BAKU, Azerbaijan, May 4. Chevron’s U.S. downstream segment bounced back to profitability in the first quarter of 2025, posting earnings of $103 million, according to the company’s latest financial disclosure, Trend reports.
This marks a significant turnaround from the $348 million loss recorded in the fourth quarter of 2024. However, earnings were still down sharply compared to the same period a year ago, when the segment brought in $453 million in Q1 2024.
The year-over-year decline in earnings was attributed to lower margins on refined product sales and a legal reserve, Chevron stated in its report. Still, operational metrics showed considerable improvement, particularly in refinery utilization and sales volumes.
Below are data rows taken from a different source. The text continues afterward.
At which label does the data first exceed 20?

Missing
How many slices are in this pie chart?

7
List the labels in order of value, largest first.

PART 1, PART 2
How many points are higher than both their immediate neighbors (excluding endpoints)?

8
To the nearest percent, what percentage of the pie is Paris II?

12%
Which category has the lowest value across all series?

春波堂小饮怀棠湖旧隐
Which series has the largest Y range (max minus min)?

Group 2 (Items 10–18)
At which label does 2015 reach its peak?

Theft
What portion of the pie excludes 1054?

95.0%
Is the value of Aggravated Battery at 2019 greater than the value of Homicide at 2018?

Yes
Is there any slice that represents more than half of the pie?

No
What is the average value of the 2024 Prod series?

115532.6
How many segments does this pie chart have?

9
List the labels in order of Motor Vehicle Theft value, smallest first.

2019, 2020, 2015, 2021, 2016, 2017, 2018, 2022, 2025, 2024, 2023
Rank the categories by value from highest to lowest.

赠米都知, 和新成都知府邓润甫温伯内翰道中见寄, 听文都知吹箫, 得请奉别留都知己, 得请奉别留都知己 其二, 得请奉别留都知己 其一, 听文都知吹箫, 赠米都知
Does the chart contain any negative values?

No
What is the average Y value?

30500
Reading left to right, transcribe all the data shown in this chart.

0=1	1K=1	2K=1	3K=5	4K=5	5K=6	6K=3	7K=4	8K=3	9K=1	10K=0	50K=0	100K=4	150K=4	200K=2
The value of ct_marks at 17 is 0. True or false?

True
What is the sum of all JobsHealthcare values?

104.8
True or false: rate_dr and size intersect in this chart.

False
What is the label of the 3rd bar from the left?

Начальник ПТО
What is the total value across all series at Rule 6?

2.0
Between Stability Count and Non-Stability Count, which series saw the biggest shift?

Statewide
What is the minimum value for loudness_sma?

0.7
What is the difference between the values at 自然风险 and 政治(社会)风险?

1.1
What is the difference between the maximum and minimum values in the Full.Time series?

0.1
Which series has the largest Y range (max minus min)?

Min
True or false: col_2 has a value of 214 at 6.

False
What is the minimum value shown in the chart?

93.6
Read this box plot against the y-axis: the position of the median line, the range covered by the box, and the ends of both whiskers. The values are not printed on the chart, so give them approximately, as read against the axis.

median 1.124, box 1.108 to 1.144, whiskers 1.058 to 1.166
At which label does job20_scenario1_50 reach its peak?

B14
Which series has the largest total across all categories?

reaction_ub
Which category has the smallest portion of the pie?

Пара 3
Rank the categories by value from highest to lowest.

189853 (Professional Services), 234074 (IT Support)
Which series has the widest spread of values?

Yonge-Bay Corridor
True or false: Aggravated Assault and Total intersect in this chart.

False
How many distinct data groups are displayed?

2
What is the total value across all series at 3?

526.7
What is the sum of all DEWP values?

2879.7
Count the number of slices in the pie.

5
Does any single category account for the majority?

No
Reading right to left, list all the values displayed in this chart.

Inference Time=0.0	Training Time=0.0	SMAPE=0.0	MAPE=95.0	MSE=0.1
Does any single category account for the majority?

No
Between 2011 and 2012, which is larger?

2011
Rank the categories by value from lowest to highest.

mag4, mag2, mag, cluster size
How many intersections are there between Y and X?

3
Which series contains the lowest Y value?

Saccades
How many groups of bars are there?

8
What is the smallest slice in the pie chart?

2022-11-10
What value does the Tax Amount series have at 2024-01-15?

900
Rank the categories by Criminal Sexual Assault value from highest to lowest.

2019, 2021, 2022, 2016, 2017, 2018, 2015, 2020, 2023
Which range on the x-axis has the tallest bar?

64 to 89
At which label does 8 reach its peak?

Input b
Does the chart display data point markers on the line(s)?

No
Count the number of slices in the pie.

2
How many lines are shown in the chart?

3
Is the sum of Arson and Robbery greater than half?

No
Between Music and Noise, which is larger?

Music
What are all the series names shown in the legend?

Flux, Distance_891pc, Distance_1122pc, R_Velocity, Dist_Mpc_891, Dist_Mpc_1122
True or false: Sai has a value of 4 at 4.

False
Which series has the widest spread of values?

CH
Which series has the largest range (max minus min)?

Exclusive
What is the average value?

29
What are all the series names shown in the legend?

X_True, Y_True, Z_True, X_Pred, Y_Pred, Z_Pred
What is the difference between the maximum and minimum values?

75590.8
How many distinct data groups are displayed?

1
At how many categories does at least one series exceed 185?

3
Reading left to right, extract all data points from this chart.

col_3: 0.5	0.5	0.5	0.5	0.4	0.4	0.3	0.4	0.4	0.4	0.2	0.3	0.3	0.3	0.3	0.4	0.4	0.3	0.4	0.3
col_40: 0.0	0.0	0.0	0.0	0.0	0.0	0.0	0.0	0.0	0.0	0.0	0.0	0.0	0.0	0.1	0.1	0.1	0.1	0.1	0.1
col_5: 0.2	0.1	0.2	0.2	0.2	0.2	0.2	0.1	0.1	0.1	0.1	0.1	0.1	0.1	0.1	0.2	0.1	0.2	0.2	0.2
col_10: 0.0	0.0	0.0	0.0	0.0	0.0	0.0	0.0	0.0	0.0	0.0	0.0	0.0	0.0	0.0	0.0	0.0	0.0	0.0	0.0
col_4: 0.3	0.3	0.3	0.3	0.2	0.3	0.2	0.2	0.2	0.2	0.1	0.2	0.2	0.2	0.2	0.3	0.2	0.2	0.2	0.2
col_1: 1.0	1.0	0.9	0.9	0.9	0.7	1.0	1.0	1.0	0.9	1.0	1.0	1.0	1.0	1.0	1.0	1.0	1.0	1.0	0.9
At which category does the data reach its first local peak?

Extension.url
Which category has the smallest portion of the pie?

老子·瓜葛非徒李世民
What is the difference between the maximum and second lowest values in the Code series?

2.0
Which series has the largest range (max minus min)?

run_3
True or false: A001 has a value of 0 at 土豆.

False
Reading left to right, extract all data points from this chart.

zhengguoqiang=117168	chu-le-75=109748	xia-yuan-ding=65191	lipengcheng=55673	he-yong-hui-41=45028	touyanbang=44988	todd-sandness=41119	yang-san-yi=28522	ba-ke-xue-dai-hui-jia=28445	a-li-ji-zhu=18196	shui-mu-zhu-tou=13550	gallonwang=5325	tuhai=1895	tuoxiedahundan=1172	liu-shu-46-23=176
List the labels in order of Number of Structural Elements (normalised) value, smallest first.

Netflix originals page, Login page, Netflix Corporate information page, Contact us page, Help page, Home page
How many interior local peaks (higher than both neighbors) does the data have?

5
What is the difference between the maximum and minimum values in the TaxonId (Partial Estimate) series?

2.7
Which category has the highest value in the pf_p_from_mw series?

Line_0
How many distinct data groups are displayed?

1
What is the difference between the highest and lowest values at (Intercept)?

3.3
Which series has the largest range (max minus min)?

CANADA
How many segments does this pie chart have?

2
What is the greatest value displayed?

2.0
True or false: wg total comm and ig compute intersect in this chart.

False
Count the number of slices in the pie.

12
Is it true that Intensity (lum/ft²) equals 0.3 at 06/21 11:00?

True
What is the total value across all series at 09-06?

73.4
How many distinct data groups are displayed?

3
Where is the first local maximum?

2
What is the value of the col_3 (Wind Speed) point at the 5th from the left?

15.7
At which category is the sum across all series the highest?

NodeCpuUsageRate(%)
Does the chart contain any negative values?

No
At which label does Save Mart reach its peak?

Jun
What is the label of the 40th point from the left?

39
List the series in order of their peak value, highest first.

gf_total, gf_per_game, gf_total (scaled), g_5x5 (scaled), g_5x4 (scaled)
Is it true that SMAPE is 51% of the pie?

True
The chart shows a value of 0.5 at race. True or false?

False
Refinery crude unit inputs — a key indicator of operational activity — surged to 1,018 thousand barrels per day (MBD) in Q1 2025, a 16 percent increase over the 878 MBD reported in the same quarter last year. Chevron credited the increase to improved refinery reliability at its El Segundo facility in California, the completion of a planned shutdown at the Pascagoula refinery in Mississippi, and expanded capacity at its Pasadena, Texas plant following the Light Tight Oil project.
Refined product sales also saw a moderate rise, reaching 1,293 MBD in Q1 2025, up 4 percent from 1,248 MBD a year earlier. The increase was primarily driven by stronger gasoline demand.
Compared to the prior quarter (Q4 2024), both refinery inputs and refined product sales saw sequential growth — refinery throughput rose by 14 percent, and product sales increased by nearly 3 percent. These improvements helped swing the downstream segment back into the black despite continued pressure on margins.